The intellectual arguments were widely accepted, and then rejected following World War 2, despite the evidence still supporting them. I wouldn’t be so confident that theories rejected while having the weight of evidence will be adopted because the evidence, which was already pretty clear, becomes even more overwhelming.

The intellectual arguments were widely accepted, and then rejected following World War 2, despite the evidence still supporting them.

You're not wrong here, but I think an important thing to note is that "evidence" was in fact assembled and constructed to prop up the new consensus.
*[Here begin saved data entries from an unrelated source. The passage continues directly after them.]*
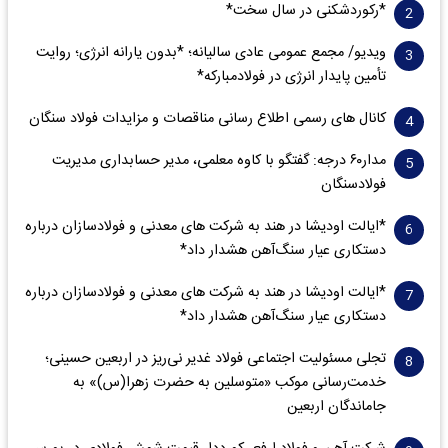
*رکوردشکنی در سال سخت*
ویدیو/ مجمع عمومی عادی سالیانه؛ *بدون یارانه انرژی؛ روایت
تأمین پایدار انرژی در فولادمبارکه*
کانال های رسمی اطلاع رسانی مناقصات و مزایدات فولاد سنگان
مدار‌۶٠ درجه: گفتگو با کاوه معلمی، مدیر حسابداری مدیریت
فولادسنگان
*ایالت اودیشا در هند به شرکت های معدنی و فولادسازان درباره
دستکاری عیار سنگ‌آهن هشدار داد*
*ایالت اودیشا در هند به شرکت های معدنی و فولادسازان درباره
دستکاری عیار سنگ‌آهن هشدار داد*
تجلی مسئولیت اجتماعی فولاد غدیر نی‌ریز در اربعین حسینی؛
خدمت‌رسانی موکب «متوسلین به حضرت زهرا(س)» به
جاماندگان اربعین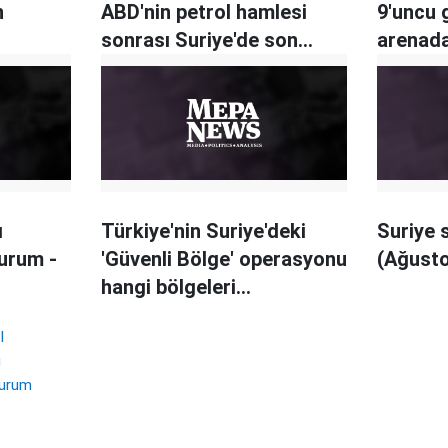
n
ABD'nin petrol hamlesi
9'uncu 
sonrası Suriye'de son
arenada
durum haritası
ı
Türkiye'nin Suriye'deki
Suriye 
urum -
'Güvenli Bölge' operasyonu
(Ağusto
hangi bölgeleri
kapsayacak?
l
ı
durum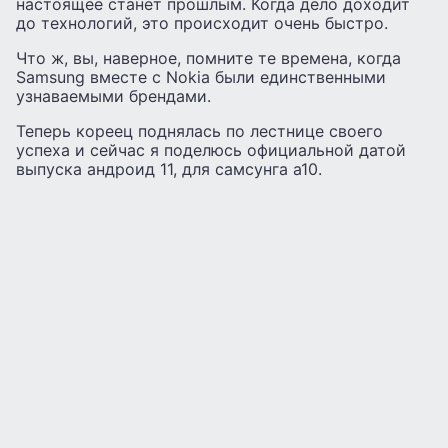
настоящее станет прошлым. Когда дело доходит
до технологий, это происходит очень быстро.
Что ж, вы, наверное, помните те времена, когда
Samsung вместе с Nokia были единственными
узнаваемыми брендами.
Теперь кореец поднялась по лестнице своего
успеха и сейчас я поделюсь официальной датой
выпуска андроид 11, для самсунга а10.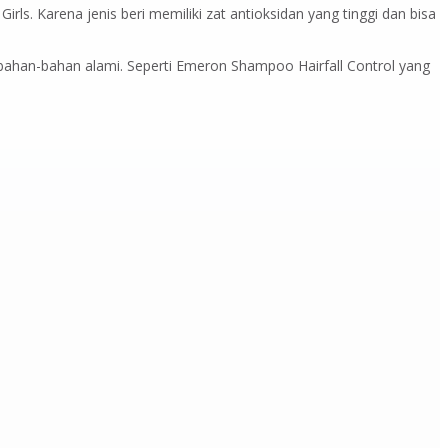
rls. Karena jenis beri memiliki zat antioksidan yang tinggi dan bisa
ahan-bahan alami. Seperti Emeron Shampoo Hairfall Control yang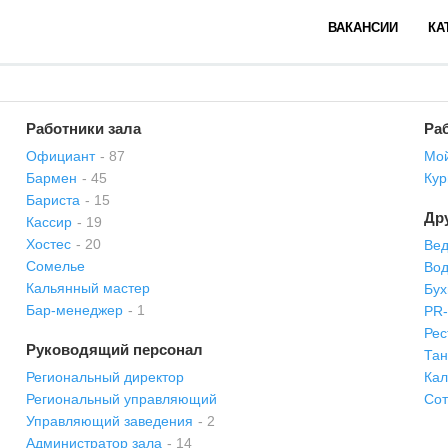
ВАКАНСИИ
КА
Работники зала
Раб
Официант
- 87
Мой
Бармен
- 45
Кур
Бариста
- 15
Др
Кассир
- 19
Хостес
- 20
Вед
Сомелье
Вод
Кальянный мастер
Бух
Бар-менеджер
- 1
PR
Рес
Руководящий персонал
Та
Региональный директор
Кал
Региональный управляющий
Сот
Управляющий заведения
- 2
Администратор зала
- 14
Even though that evidence can't stand up to interrogation, actually trying to interrogate it was largely taken as evidence that you're a witch/believe lightning precedes thunder. The strategy wasn't to just go "Ok just ignore all evidence, science doesn't apply here and you just have to accept what the societal elite say the science is", but to actually assemble a convincing facsimile of evidence and say that doubting it gets you removed from polite society.

That people have now removed the figleaves and essentially demonstrated that tabula rasa is a polite fiction adopted for social rather than scientific reasons matters, and absolutely will have an impact on how these theories are interpreted by society.

I’d be interested in learning or reading more about this. My impression is that it really was just: “ignore all evidence, science doesn't apply here and you just have to accept what the societal elite say the science is" until Arthur Jensen and William Shockley attempted to remind everyone that hereditarianism is true, and that the blank slate consensus was fabricated.

The post war period had things like the 1950 UNESCO Statement on Race, but that really wasn’t evidenced based. It is a pure moral document (that many scientists refused to sign because it lacked evidence).

Only in the late 70s and 80s did figures like Lewontin and Gould emerge to try to claim that it was evidence-backed. This could be a blind spot for me, but that’s my understanding of the timeline.